◆ TEXT SEGMENT:
>>>

From Panic In Paris To Agony In Athens: Recounting AEK Away

After the absolute disaster that was our trip to Munich, myself and Paul had been waiting for the new season to make amends in terms of following Celtic abroad. Paul was the more experienced European away match-goer and said that the qualifiers often spring up good trips, so we decided to wait and see what the draw brought.

Celtic had beaten Rosenborg 3-1 at home in first leg of the second qualifying round, at which point the draw was made for the next stage. “I think I’ll save my money for the play offs or group stage, unless we get Athens,” I said. Then it was time for the draw. I sat in work with a live stream on my phone. “Celtic will play… AEK Athens.”

That night we looked at travel plans and hotels. We wanted to avoid the mistakes of Munich so had to make sure that all the I’s were dotted and T’s crossed. I had seen on social media that a lot of fans had already taken the chance and booked cheap flights to Greece, before our second leg with Rosenborg had been played. We couldn’t risk this after our experience in Germany, but the prices were going up by the day. Fortunately, Paul spotted an opportunity to reserve flights for 24 hours on the Air France website. We waited until 22 hours before the second leg kicked off in Norway, and I reserved the flights, which offered unlimited alcohol and the luxury of business class for an extra £10!

Half time in Norway, Rosenborg 0-0 Celtic. This prompted many others to book up before the inevitable price hike at full time. The scoreline stayed that way so I immediately confirmed our booking at the end of the match and we could look forward to a trip to Greece. All we had to do now was book a train from Poole to Bristol, sort transport from the centre of Bristol to the Airport and make sure we caught our flight to Paris and then our connection to Athens. As ever things didn’t go that simply.

Celtic had dominated the first leg against AEK Athens at home. We took the lead through Callum McGregor in the first half, but the visitors equalised against the run of play. Athens had a man sent off with half an hour remaining, yet we couldn’t find a winner and the result was a disappointing 1-1 draw.

A week later, I met Paul at a pub round the corner from Poole train station. I had all the paperwork and packed the essentials down to a two pin plug adapter, to ensure there was no room for error. In Munich we had Irish hurricanes to contend with, this time it was deadly wild fires in Athens. Nevertheless, we cracked open a couple of dark fruits on the way to Dorchester, where we had to change trains and with a 20 minute wait, Paul made a typical Irishman’s suggestion in the form of going to the Brewhouse for a quick pint. From there, we made our second train no problem and so began the three hour jaunt up to Bristol. The songs were playing and drink flowing by the time we made a final change to get to the centre of Bristol, where we would sample the local liquid delicacy or Pilsner as it’s better known.

We mixed with a few locals in the bars by the harbour, none of whom gave us a chance of victory in Greece. Paul and myself agreed, having felt that it was a missed opportunity against ten men in the first leg. Our European away form was well known to be abysmal and the fact we now had to score to avoid elimination made matters more difficult, yet we both maintained an underlying hope that Celtic could get the job done.

<<<

◆ DATASET EXCERPTS:
>>>

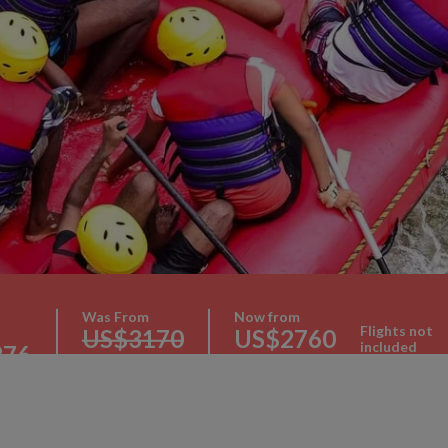
Was From
Now from
Flights not
US$3170
US$2760
included
276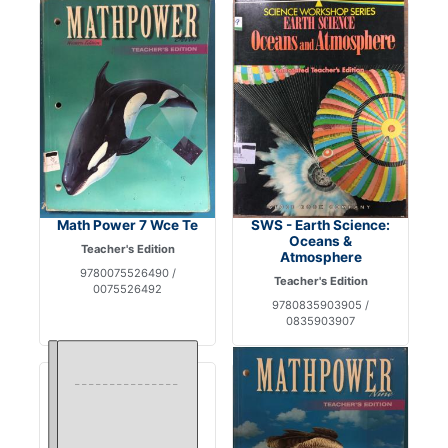
Math Power 7 Wce Te
SWS - Earth Science:
Oceans &
Teacher's Edition
Atmosphere
9780075526490 /
Teacher's Edition
0075526492
9780835903905 /
0835903907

<<<

◆ YOUR TASKS:
a) Name every football club mentioned in the account of following Celtic to Athens.
b) Say whether each statement agrees with the account of following Celtic to Athens, and back each answer with the deciding words quoted from it: (i) Celtic won the home first leg against Rosenborg by a score of 3-1. (ii) The business-class upgrade on the flights cost an extra £20. (iii) AEK Athens had a player sent off during the first half of the first leg in Glasgow.
c) Continue the account of following Celtic to Athens from the point where it stops.

◆ RESULTS FOR EACH TASK:
a) Celtic, Rosenborg, AEK Athens

b)
(i) Yes: "Celtic had beaten Rosenborg 3-1 at home in first leg of the second qualifying round"
(ii) No: "the luxury of business class for an extra £10!"
(iii) No: "Athens had a man sent off with half an hour remaining"

c)
Talk of tactics and team line ups dissipated at closing time as our attention switched from football to finding somewhere to see in the next six hours before our flight to Paris. Eventually we found a bar with music blasting in an otherwise empty street. We went inside but promptly performed a u-turn when the barman, wearing high heels and a dress, commented on our football colours. One look around the place soon revealed that it wasn’t our sort of establishment – no harm to those with a penchant for cross dressing, but it’s not our scene! Therefore, a taxi was flagged down and we saw in the next few hours at the airport bar.

Weary and worse for wear, Paul and myself boarded a tiny 20 seater plane bound for Paris. As a West Belfast man, Paul didn’t boast a wardrobe conducive to seaside visits. He had invested in a new pair of flip flops for the trip, which he put beside his rucksack in the tray at security. I breezed through the scanners, retrieved my bag and then turned around wondering where the hell Paul had gone. “Some barsteward’s stole my wallet!” I heard someone shout in a Belfast accent. I moved in for a closer look and arrived just in time to see Paul launch his brand new flip flops at the scanners when a security guard said that they’d checked all trays and his wallet was not there. At that point, I had no option but to turn away absolutely howling, whilst Paul threw his arms in the air in a fit of rage, convinced that someone had robbed him.

“That’s it, you go on to Athens, I’ll just see if I can get home, I’m not going with no money. I’ve already focked my flip flops at the queue and I had everything in cash,” Paul exclaimed. I tried to talk him round but he was having none of it. We still had four hours before our connecting flight, so I thought it’d be worth speaking to the customer service desk to see if they could search the plane in case the wallet had been left on there. The Air France staff radioed into the stewardess to see if anything had been found, which convinced Paul that the wallet had fallen out of his pocket during the flight. He perked up waiting for good news, only for his face to drop like a sulking puppy when he was told that there was nothing, but if anything turned up then we could visit lost property on our return.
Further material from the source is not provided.